After some research I decided to go with cheap Capacitive sensors. They are sold for $2 in typical makers maketpaces such ebay or aliexpress. possibly they are not great but for the purpose of the projects accuracy is not a big deal. I expect to be able to control a simple scale of moisture such dry,almost dry, good, wet and very wet. This levels needs to be calibrated in the configuration. But for now this will not be relevant.

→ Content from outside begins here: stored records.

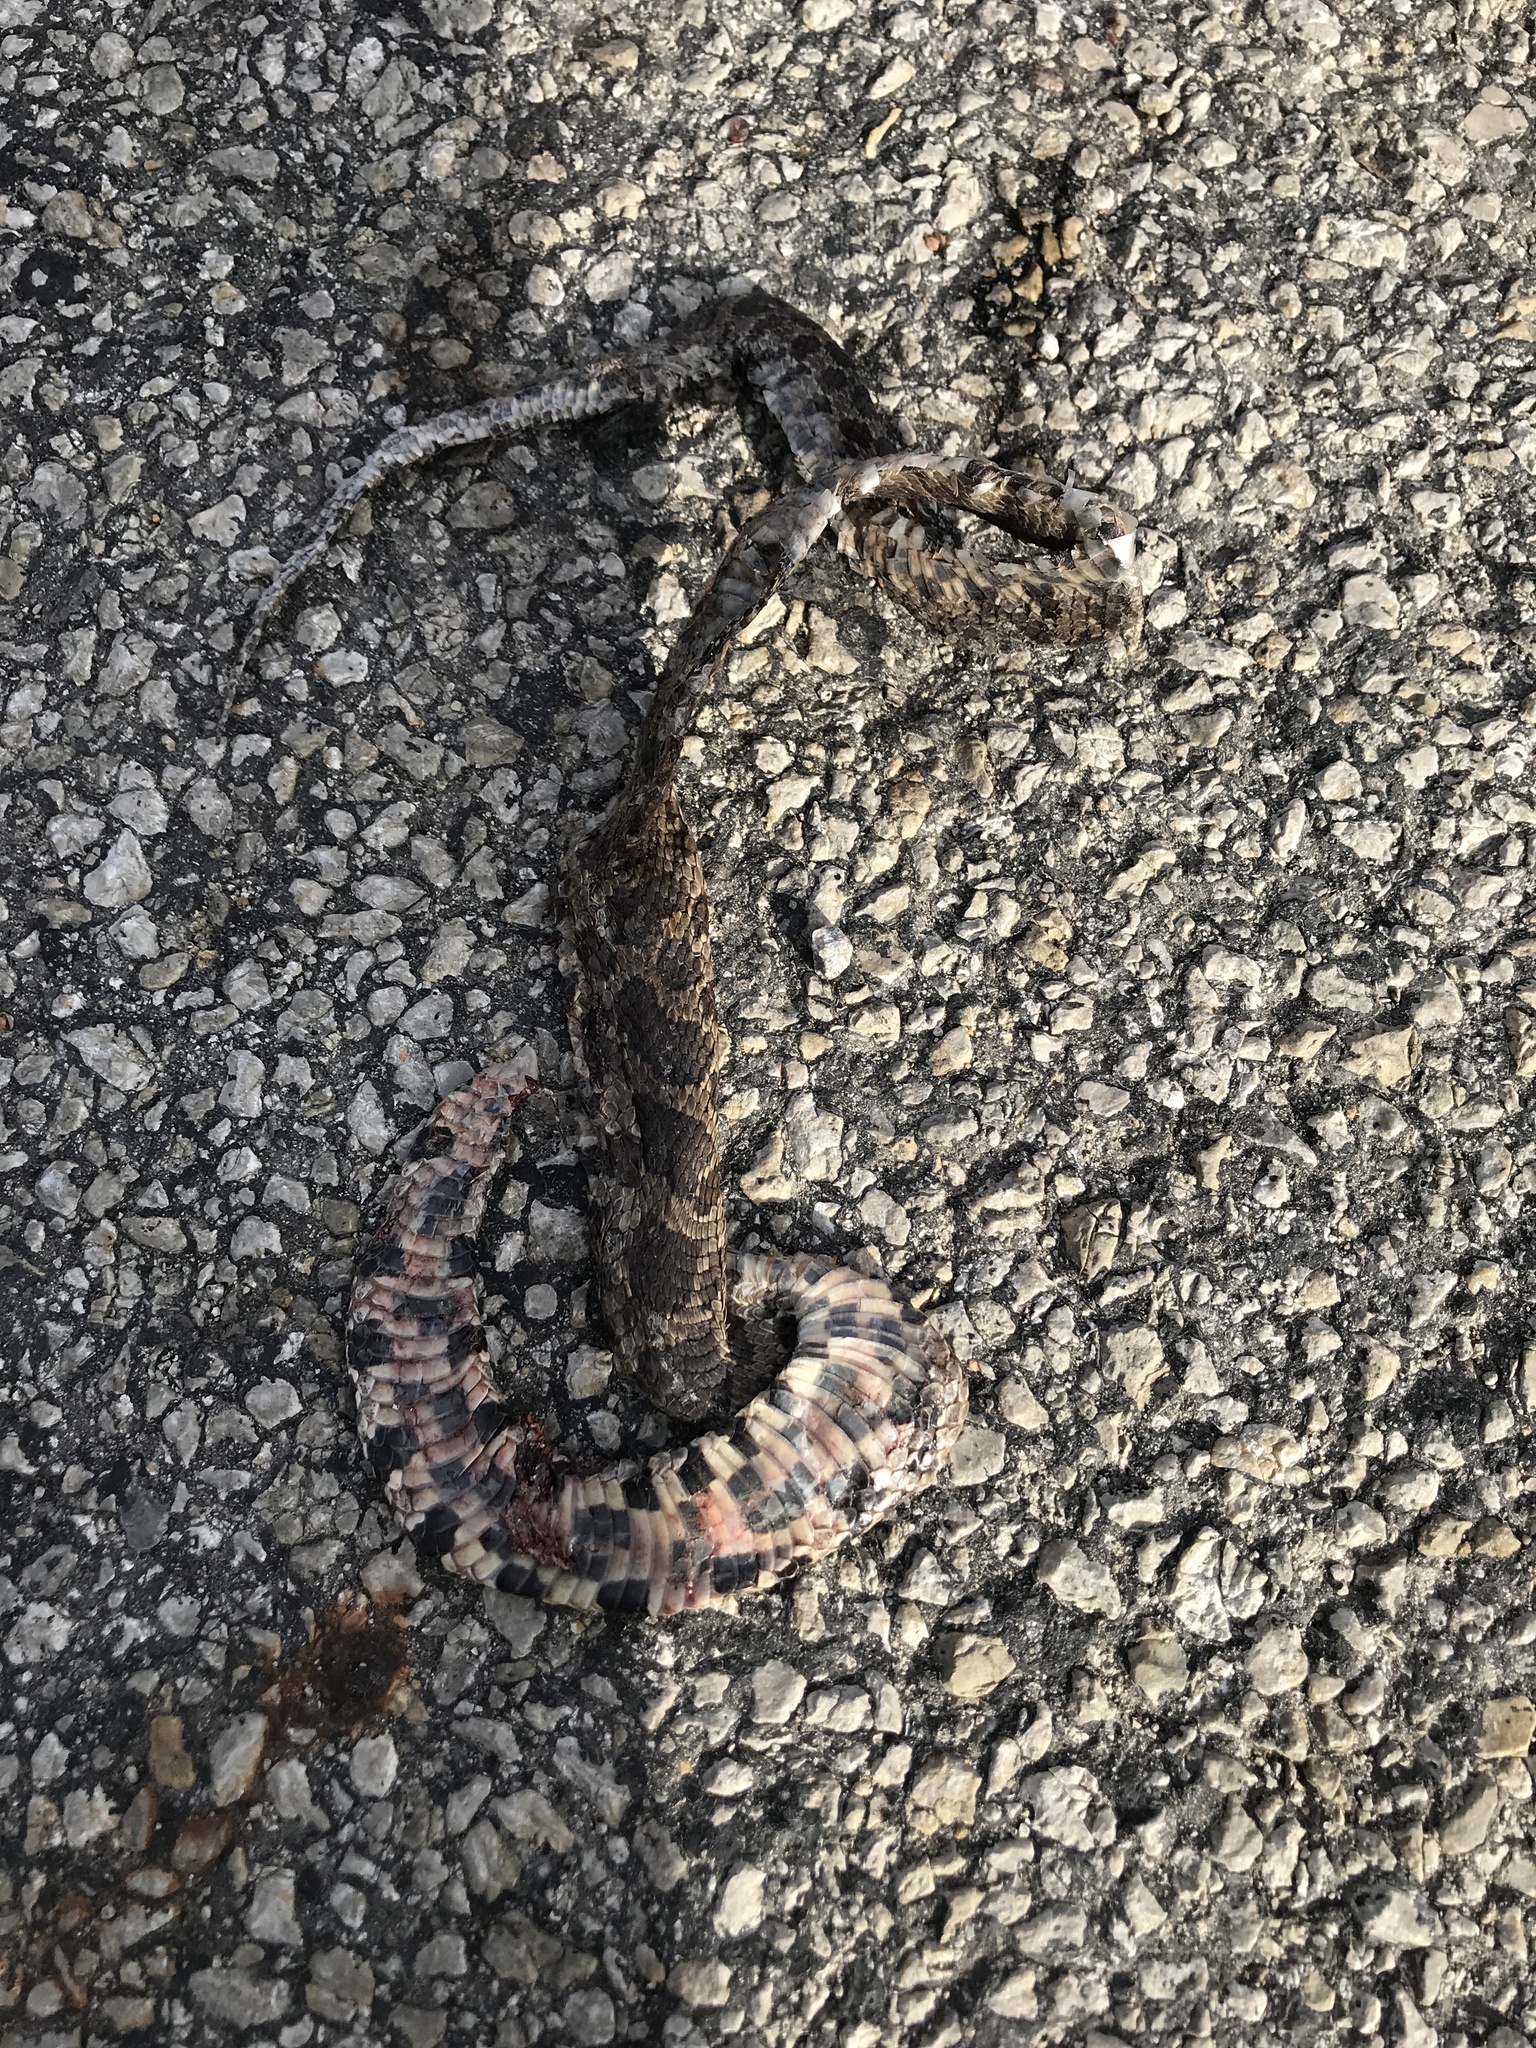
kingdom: Animalia
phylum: Chordata
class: Squamata
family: Colubridae
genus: Pantherophis
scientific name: Pantherophis ramspotti
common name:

Al details of this kind of sensors can be found here: https://wiki.dfrobot.com/Capacitive_Soil_Moisture_Sensor_SKU_SEN0193

Schematic: https://github.com/Arduinolibrary/DFRobot_Capacitive_Soil_Moisture_Sensor/blob/master/SEN0193%20%20Capacitive%20Soil%20Moisture%20SensorV1.0.PDF

Key parameters for this project:

  1. Works with 3.3V as input. The sensor has its own voltage regulator to 3V.
  2. Consumes 5mA in operation. This is not Low power friendly. [power need to be gated]
  3. Analog output is pulled down with a 1M resistor and will be less 3V. The output diode will drop the output voltage 2.8-2.4V.
  4. High voltages  means dry, low voltages means wet. According to the documentation arround 1V range can be managed.

To test:

  1. Verify power consumption stand alone.
  2. Test response time on power up.
  3. Test variablity of consecutive readings.
  4. Dynamic test: Record one run of the sensor from wet soil to dry soil. To check linearity.